Copy every line of the material below without changing a single character.

DATA FOR THIS EXERCISE ->
'''
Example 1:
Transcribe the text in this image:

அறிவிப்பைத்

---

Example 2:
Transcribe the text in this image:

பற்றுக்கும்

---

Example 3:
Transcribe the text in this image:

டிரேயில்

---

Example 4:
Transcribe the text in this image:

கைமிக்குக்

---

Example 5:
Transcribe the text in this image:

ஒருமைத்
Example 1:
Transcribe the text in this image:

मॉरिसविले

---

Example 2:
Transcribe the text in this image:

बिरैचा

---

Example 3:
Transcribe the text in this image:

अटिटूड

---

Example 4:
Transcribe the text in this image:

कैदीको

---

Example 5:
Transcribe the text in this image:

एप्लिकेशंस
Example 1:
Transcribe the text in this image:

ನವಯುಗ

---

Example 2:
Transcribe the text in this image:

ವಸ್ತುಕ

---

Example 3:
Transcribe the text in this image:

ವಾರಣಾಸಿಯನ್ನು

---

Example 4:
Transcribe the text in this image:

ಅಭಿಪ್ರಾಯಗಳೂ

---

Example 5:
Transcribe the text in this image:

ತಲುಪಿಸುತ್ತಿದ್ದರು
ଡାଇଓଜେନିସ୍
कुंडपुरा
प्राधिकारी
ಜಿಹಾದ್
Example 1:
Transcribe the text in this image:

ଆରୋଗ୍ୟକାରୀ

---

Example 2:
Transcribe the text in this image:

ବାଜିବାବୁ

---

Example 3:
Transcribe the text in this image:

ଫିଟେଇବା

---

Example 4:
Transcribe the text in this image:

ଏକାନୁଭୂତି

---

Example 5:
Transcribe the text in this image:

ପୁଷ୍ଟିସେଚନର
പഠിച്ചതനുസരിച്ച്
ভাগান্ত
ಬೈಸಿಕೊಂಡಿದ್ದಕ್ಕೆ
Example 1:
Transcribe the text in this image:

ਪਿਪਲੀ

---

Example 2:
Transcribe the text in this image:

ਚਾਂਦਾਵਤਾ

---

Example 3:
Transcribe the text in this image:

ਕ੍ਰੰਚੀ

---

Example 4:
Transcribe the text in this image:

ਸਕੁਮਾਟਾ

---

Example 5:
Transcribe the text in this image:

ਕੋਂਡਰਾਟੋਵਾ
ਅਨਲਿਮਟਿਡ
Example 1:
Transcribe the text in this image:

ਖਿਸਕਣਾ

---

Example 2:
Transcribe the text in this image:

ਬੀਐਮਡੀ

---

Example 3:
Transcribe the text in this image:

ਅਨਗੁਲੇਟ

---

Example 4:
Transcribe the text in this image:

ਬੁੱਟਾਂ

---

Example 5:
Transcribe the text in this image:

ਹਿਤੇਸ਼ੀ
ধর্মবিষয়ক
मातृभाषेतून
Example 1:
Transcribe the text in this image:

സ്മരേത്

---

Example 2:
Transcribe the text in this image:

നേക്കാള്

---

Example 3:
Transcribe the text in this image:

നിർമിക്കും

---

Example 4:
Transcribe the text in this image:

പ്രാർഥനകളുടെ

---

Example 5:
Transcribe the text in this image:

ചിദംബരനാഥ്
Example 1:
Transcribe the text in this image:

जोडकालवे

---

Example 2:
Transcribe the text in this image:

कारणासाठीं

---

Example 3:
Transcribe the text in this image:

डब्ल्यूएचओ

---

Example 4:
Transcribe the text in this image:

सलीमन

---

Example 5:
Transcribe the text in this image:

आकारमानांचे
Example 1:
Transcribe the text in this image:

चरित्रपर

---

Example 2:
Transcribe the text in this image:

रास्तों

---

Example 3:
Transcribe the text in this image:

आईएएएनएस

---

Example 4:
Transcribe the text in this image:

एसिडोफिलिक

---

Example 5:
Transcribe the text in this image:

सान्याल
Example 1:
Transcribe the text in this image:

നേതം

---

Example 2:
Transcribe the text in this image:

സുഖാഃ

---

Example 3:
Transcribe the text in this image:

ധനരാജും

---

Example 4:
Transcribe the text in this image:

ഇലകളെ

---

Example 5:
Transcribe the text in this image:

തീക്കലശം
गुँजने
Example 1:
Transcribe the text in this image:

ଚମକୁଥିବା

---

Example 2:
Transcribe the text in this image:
'''
FINISHED EXERCISE ->
Example 1:
Transcribe the text in this image:

அறிவிப்பைத்

---

Example 2:
Transcribe the text in this image:

பற்றுக்கும்

---

Example 3:
Transcribe the text in this image:

டிரேயில்

---

Example 4:
Transcribe the text in this image:

கைமிக்குக்

---

Example 5:
Transcribe the text in this image:

ஒருமைத்
Example 1:
Transcribe the text in this image:

मॉरिसविले

---

Example 2:
Transcribe the text in this image:

बिरैचा

---

Example 3:
Transcribe the text in this image:

अटिटूड

---

Example 4:
Transcribe the text in this image:

कैदीको

---

Example 5:
Transcribe the text in this image:

एप्लिकेशंस
Example 1:
Transcribe the text in this image:

ನವಯುಗ

---

Example 2:
Transcribe the text in this image:

ವಸ್ತುಕ

---

Example 3:
Transcribe the text in this image:

ವಾರಣಾಸಿಯನ್ನು

---

Example 4:
Transcribe the text in this image:

ಅಭಿಪ್ರಾಯಗಳೂ

---

Example 5:
Transcribe the text in this image:

ತಲುಪಿಸುತ್ತಿದ್ದರು
ଡାଇଓଜେନିସ୍
कुंडपुरा
प्राधिकारी
ಜಿಹಾದ್
Example 1:
Transcribe the text in this image:

ଆରୋଗ୍ୟକାରୀ

---

Example 2:
Transcribe the text in this image:

ବାଜିବାବୁ

---

Example 3:
Transcribe the text in this image:

ଫିଟେଇବା

---

Example 4:
Transcribe the text in this image:

ଏକାନୁଭୂତି

---

Example 5:
Transcribe the text in this image:

ପୁଷ୍ଟିସେଚନର
പഠിച്ചതനുസരിച്ച്
ভাগান্ত
ಬೈಸಿಕೊಂಡಿದ್ದಕ್ಕೆ
Example 1:
Transcribe the text in this image:

ਪਿਪਲੀ

---

Example 2:
Transcribe the text in this image:

ਚਾਂਦਾਵਤਾ

---

Example 3:
Transcribe the text in this image:

ਕ੍ਰੰਚੀ

---

Example 4:
Transcribe the text in this image:

ਸਕੁਮਾਟਾ

---

Example 5:
Transcribe the text in this image:

ਕੋਂਡਰਾਟੋਵਾ
ਅਨਲਿਮਟਿਡ
Example 1:
Transcribe the text in this image:

ਖਿਸਕਣਾ

---

Example 2:
Transcribe the text in this image:

ਬੀਐਮਡੀ

---

Example 3:
Transcribe the text in this image:

ਅਨਗੁਲੇਟ

---

Example 4:
Transcribe the text in this image:

ਬੁੱਟਾਂ

---

Example 5:
Transcribe the text in this image:

ਹਿਤੇਸ਼ੀ
ধর্মবিষয়ক
मातृभाषेतून
Example 1:
Transcribe the text in this image:

സ്മരേത്

---

Example 2:
Transcribe the text in this image:

നേക്കാള്

---

Example 3:
Transcribe the text in this image:

നിർമിക്കും

---

Example 4:
Transcribe the text in this image:

പ്രാർഥനകളുടെ

---

Example 5:
Transcribe the text in this image:

ചിദംബരനാഥ്
Example 1:
Transcribe the text in this image:

जोडकालवे

---

Example 2:
Transcribe the text in this image:

कारणासाठीं

---

Example 3:
Transcribe the text in this image:

डब्ल्यूएचओ

---

Example 4:
Transcribe the text in this image:

सलीमन

---

Example 5:
Transcribe the text in this image:

आकारमानांचे
Example 1:
Transcribe the text in this image:

चरित्रपर

---

Example 2:
Transcribe the text in this image:

रास्तों

---

Example 3:
Transcribe the text in this image:

आईएएएनएस

---

Example 4:
Transcribe the text in this image:

एसिडोफिलिक

---

Example 5:
Transcribe the text in this image:

सान्याल
Example 1:
Transcribe the text in this image:

നേതം

---

Example 2:
Transcribe the text in this image:

സുഖാഃ

---

Example 3:
Transcribe the text in this image:

ധനരാജും

---

Example 4:
Transcribe the text in this image:

ഇലകളെ

---

Example 5:
Transcribe the text in this image:

തീക്കലശം
गुँजने
Example 1:
Transcribe the text in this image:

ଚମକୁଥିବା

---

Example 2:
Transcribe the text in this image:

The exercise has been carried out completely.